The young woman—not much older than Jana—had been her maid when she’d first arrived here as Brandon’s new wife. Abbie didn’t look any different, dark curls barely contained in her white cap, gray uniform with crisp apron, a pleasant smile on her face. Abbie had been Jana’s lifeline, at times, during that tumultuous period.
“I thought I’d be let go for sure, after you left,” Abbie confided. “But Mr. Sayer wouldn’t have no part of it. He said I was to stay. For when you got back.”
Jana’s stomach twisted into a knot. “When I…got back?”
“Yes, ma’am,” Abbie assured her, bustling about the room, picking up the clothing Jana had left on a chair last night. “I’m truly sorry, ma’am, that I wasn’t here when you arrived. My aunt, she was feeling a bit under the weather, so I was visiting with her. Charles, he sent for me, told me to get back here straightaway.”
“It’s all right, Abbie,” Jana said. “I managed well enough for myself last night.”
Abbie turned to her, Jana’s dress folded across her arm. “It’s good to see you again, Mrs. Sayer.

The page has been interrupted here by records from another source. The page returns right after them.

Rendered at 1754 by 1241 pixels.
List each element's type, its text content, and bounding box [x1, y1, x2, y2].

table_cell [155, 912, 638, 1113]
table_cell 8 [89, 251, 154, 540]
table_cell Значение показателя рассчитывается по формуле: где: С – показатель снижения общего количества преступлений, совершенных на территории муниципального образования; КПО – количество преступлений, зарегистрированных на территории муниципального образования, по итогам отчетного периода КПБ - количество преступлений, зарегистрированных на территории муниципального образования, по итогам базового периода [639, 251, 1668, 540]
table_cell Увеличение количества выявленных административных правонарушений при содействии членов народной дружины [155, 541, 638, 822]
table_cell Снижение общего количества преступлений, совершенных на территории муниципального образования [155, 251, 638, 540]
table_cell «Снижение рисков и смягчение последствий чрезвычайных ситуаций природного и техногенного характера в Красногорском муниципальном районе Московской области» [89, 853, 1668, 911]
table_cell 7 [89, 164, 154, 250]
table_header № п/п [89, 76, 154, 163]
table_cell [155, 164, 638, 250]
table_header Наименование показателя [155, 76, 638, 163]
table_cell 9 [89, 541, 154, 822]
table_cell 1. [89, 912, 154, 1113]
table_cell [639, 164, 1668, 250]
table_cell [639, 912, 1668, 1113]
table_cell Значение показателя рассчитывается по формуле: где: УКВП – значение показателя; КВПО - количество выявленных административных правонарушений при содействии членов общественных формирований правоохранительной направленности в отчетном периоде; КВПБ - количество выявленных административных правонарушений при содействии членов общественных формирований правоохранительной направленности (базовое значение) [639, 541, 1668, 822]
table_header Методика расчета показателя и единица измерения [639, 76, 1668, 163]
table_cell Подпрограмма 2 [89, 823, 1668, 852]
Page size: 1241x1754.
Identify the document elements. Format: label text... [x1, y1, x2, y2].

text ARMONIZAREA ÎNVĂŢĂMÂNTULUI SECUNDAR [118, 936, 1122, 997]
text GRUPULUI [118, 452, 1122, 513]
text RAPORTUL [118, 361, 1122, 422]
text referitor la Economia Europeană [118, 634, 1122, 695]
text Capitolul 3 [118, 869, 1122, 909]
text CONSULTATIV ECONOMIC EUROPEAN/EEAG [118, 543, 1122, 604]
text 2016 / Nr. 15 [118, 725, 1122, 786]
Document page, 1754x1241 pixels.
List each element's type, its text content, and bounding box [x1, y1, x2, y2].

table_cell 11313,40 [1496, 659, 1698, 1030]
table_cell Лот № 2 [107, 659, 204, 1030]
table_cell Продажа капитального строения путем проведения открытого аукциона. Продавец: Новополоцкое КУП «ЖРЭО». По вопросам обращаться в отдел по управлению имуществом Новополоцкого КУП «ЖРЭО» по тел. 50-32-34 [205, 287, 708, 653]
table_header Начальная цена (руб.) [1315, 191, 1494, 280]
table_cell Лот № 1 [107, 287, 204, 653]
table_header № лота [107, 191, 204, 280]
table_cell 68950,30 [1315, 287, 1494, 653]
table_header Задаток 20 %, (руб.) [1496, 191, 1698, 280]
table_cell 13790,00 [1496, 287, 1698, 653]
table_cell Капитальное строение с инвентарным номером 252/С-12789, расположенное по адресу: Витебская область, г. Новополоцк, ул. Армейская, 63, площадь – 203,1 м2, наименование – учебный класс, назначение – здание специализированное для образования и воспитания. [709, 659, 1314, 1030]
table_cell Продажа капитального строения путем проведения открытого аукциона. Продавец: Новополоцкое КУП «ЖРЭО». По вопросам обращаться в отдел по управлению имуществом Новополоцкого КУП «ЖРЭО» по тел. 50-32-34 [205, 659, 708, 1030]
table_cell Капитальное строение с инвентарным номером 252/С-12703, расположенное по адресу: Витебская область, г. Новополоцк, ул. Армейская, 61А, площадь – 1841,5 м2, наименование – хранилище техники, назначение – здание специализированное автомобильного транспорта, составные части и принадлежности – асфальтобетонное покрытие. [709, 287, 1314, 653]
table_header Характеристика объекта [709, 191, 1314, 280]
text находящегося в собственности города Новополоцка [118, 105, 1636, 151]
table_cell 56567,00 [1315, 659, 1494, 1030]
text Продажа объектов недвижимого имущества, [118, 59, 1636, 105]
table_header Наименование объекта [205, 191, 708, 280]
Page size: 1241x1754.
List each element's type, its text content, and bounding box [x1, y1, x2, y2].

Truly, it is.”
“Thank you, Abbie,” she replied, climbing out of the bed.
“Does this mean you’re staying?” she asked. “This time?”
Jana could have been insulted by Abbie’s question, offended by her impertinence. But Jana liked her. They’d become more than employer and maid in the past. Jana could use Abbie’s allegiance—and confidence—this time, as well.
“I wanted a divorce, but Brandon insisted we give our marriage another chance,” Jana told her. “I decided we should do just that…and see what happens.”
Abbie cast a pointed glance at the bed, the covers still tucked in neatly at the bottom, barely disturbed. But she said nothing as she headed for the large redwood closet.
With the first rays of morning sunlight beaming in through the heavy drapes, Jana’s room brightened slowly, giving her a good look at the things she’d barely noticed last night in her haste to get into bed.
She turned in a slow circle, and stopped still in the center of the room.
Nothing had changed.
Nothing. Absolutely nothing. All stood exactly as she’d left it fourteen months ago.
The bed with the pink-and-white coverlet. The cherry furniture. Her dressing table with the carved ivory brush set, the ostrich feather perfume bottles, jars of lotion, powder and creams—all exactly where she left them.
“Mr. Sayer wouldn’t let us change nothing.”
Jana turned at the sound of Abbie’s voice. “What?”
“Not one thing was to be moved. Everything was to be left exactly as it was.” Abbie rolled her eyes. “And when one of the girls—you remember Rita, don’t you?—when she suggested everything ought to be packed away, Mr. Sayer hit the ceiling.”
“Brandon became angry?” Jana asked, trying to picture it in her mind. In all their time together, courting and during the three months of their marriage, Jana had seldom heard Brandon raise his voice. She couldn’t ever remember him becoming truly angry.
“Yes,” Abbie declared, nodding her head. She leaned a little closer. “He fired Rita on the spot.”
Jana gasped. “He didn’t.”
“He did.” Abbie nodded once more. “And he wouldn’t let your bed linens be washed, either. Not for the longest time.”
Jana hardly knew what to make of this. But then, she reminded herself, much about her husband always had been a mystery.
“I’m glad you’re still here, Abbie,” Jana said, picking up her handbag from the bureau.
“Thank you, ma’am,” Abbie said, then seeming to sense a change in Jana, stopped her work.
“You, of all people, understand the reasons I left,” Jana said.
Abbie nodded. “I do. Yes.”
“You were a great comfort to me during that time,” Jana said. “I appreciated that.”